Another great book that Reagan especially enjoyed is a funny story by the name of Archimedes Takes a Bath, by Joan M. Lexau (Crowell, 1969). The story is about a young boy who is given the task of making sure the great, but absentminded, Archimedes eats and bathes on a semi-regular basis. It is during one of his baths the "Archimedes' principle" is discovered.

Hannibal and His 37 Elephants, by Marilyn Hirseh (Holiday House, 1977) is according to SOTW the only children's picture-book available related to the Punic-Wars. We had to work a little harder to get this book (first and only time I've used interlibrary loans where the book came from out-of-state), but it was well worth it. It was a so interesting reading about Hannibal's journey from Carthage to Rome across the Medditeranean Sea as well as the Alps. Can you imagine that journey with 37 elephants? Can you imagine being a Roman and watching a herd of war elephants descend upon ou in Italy? If this book weren't out of print it would be in our home library too!

The Monkey and the Crocodile: A Jataka Tale from India, by Paul Galdone (Clarion, 1987) would probably be Jackson's top pick and recommendation of the year. We've had to renew this book several times and it is a frequent bedtime favorite. The story is about a tricky crocodile and an even trickier little monkey!
Jabuti the Tortoise, by Gerald McDermott (Voyager, 2005) is a South American tale that focuses on how the tortoise's shell came to be cracked. It also discusses the colors and special features of several other animals. Both girls loved this book but this was probably Kennedy's favorite book of the year. Many of the books I've recommended were too long to use in our co-op class, this is one we could use and the other co-op kids requested it in subsequent weeks.

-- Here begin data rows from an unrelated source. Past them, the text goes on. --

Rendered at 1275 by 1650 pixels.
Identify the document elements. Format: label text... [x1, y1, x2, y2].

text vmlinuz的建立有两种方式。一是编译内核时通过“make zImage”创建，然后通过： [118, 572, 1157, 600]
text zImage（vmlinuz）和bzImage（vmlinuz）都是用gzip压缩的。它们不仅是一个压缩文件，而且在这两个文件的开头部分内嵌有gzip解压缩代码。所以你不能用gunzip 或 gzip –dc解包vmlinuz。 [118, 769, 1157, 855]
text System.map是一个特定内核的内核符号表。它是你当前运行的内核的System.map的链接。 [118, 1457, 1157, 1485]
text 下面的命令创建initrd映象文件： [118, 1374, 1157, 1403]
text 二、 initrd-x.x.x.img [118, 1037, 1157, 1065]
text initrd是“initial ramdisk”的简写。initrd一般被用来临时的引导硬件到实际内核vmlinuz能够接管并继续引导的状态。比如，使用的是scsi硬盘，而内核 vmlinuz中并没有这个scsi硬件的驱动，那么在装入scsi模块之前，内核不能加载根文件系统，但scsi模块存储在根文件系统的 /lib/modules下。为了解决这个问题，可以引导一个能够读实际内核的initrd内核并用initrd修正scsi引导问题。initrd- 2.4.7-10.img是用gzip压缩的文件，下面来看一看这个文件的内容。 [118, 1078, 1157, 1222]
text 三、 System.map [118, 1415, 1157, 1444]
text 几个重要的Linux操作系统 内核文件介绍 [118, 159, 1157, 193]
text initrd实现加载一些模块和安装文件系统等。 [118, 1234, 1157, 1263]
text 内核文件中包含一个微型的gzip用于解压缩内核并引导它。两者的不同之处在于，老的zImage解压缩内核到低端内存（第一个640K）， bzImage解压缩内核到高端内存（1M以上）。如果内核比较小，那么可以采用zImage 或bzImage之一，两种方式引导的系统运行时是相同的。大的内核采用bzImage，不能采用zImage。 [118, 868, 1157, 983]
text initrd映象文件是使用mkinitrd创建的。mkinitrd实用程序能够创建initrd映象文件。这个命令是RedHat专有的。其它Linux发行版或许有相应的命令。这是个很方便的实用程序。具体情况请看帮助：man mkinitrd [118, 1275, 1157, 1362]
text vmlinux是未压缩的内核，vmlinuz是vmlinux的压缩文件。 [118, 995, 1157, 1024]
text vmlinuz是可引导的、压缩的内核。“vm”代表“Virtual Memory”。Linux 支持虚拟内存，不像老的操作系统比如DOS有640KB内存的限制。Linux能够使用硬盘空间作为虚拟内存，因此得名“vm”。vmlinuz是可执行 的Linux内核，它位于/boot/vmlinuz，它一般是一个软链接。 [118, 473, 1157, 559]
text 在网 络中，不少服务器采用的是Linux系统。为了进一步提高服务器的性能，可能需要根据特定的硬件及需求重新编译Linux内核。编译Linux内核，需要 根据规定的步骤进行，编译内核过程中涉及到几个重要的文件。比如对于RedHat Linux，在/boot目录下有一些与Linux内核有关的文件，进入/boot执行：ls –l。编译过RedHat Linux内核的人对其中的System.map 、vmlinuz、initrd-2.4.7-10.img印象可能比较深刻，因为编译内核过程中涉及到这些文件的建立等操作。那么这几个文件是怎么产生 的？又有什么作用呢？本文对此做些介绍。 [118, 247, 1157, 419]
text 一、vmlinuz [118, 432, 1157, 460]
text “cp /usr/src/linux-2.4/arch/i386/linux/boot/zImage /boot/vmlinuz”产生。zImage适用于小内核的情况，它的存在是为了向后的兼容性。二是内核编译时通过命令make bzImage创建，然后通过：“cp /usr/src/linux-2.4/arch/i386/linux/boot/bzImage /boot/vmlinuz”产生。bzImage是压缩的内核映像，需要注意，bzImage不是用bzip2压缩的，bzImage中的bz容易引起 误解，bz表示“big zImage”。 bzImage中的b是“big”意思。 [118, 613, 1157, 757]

From our study of India I would recommend the book One Grain of Rice by Demi (Scholastic, 1997). The library description is good for this book "A reward of one grain of rice doubles day by day into millions of grains of rice when a selfish raja is outwitted by a clever village girl." Besides being a good story it's a great math story since it shows how quickly numbers multiply!

Roman Myths, by Geraldine McCaughrean, illus Emma Chichester Clark (Margaret K. McElderry, 2000) is a wonderful collection of the most well known Roman Myths. It is a great way to introduce and share Roman Mytholgy with children.

D'Aulaire's Book of Greek Myths, by Edgar Parin d'Aulaire (Bantam Doubleday Dell, 1962) is a wonderful collection of all the best loved Greek Myths. Much like the Roman Myth book, it is a great way to introduce Greek Mytholgy to children as well as share these incredible stories as a family.

The Lost Horse: A Chinese Folktale, by Ed Young (Silver Whistle, 1998). This is an interesting story showing how things we think are unlucky can infact be lucky and vice versa.

Anyone who has looked can tell you there are many books to choose from on Egyptian Gods and Goddesses. We found Egyptian Gods and Goddesses, by Henry Barker (Grossett & Dunlap, 1999) was a clear and concise book that kept the kids attention while still being informative.

"Julius Caesar," from Tales from Shakespeare, by Marcia Williams (Candlewick Press, 2004) is a nice way to begin exploring Shakespeare. The book is laid out in a comic book style. The story is told in modern English while the characters have bubbles above their heads using direct quotes from the play. The stories are also significantly condensed with each only being a few pages long. Like I said, I thought this was a really nice way to begin introducing kids to Shakespeare and his works.

There you have it, our list of favorite books from the year. We hope you enjoy sharing these books with your children and families! We would also be interested in hearing any book recommendations you might have for us. We are a family of readers and we're always looking for a great book to enjoy together!